- TASK DIRECTIONS -
Word for word, restate the records that appear below.

[Stored items from a collection]
Segment Open

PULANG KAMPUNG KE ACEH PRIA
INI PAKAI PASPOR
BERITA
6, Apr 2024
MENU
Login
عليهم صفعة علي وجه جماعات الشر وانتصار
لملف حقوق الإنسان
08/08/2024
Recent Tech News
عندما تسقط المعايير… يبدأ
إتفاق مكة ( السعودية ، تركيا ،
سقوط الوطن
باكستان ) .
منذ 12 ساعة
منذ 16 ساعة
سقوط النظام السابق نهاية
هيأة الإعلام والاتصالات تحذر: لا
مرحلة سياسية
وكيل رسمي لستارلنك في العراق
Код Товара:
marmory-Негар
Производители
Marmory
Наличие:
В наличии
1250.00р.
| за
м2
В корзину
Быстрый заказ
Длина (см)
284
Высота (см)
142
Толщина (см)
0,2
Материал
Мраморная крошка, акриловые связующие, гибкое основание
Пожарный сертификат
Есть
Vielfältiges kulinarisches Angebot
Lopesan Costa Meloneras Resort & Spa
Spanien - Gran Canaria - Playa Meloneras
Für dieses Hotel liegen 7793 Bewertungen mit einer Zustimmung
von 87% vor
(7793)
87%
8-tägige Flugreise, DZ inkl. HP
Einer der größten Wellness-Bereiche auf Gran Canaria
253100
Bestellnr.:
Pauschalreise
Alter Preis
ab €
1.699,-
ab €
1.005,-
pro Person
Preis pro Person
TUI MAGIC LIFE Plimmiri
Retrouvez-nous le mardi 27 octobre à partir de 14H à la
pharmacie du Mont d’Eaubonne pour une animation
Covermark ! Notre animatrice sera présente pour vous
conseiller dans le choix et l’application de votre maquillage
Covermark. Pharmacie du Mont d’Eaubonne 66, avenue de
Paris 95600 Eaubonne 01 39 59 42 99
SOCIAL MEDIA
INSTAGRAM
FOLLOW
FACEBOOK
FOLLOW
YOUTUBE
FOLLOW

Segment Closed

- EXPECTED OUTPUT -
PULANG KAMPUNG KE ACEH PRIA
INI PAKAI PASPOR
BERITA
6, Apr 2024
MENU
Login
عليهم صفعة علي وجه جماعات الشر وانتصار
لملف حقوق الإنسان
08/08/2024
Recent Tech News
عندما تسقط المعايير… يبدأ
إتفاق مكة ( السعودية ، تركيا ،
سقوط الوطن
باكستان ) .
منذ 12 ساعة
منذ 16 ساعة
سقوط النظام السابق نهاية
هيأة الإعلام والاتصالات تحذر: لا
مرحلة سياسية
وكيل رسمي لستارلنك في العراق
Код Товара:
marmory-Негар
Производители
Marmory
Наличие:
В наличии
1250.00р.
| за
м2
В корзину
Быстрый заказ
Длина (см)
284
Высота (см)
142
Толщина (см)
0,2
Материал
Мраморная крошка, акриловые связующие, гибкое основание
Пожарный сертификат
Есть
Vielfältiges kulinarisches Angebot
Lopesan Costa Meloneras Resort & Spa
Spanien - Gran Canaria - Playa Meloneras
Für dieses Hotel liegen 7793 Bewertungen mit einer Zustimmung
von 87% vor
(7793)
87%
8-tägige Flugreise, DZ inkl. HP
Einer der größten Wellness-Bereiche auf Gran Canaria
253100
Bestellnr.:
Pauschalreise
Alter Preis
ab €
1.699,-
ab €
1.005,-
pro Person
Preis pro Person
TUI MAGIC LIFE Plimmiri
Retrouvez-nous le mardi 27 octobre à partir de 14H à la
pharmacie du Mont d’Eaubonne pour une animation
Covermark ! Notre animatrice sera présente pour vous
conseiller dans le choix et l’application de votre maquillage
Covermark. Pharmacie du Mont d’Eaubonne 66, avenue de
Paris 95600 Eaubonne 01 39 59 42 99
SOCIAL MEDIA
INSTAGRAM
FOLLOW
FACEBOOK
FOLLOW
YOUTUBE
FOLLOW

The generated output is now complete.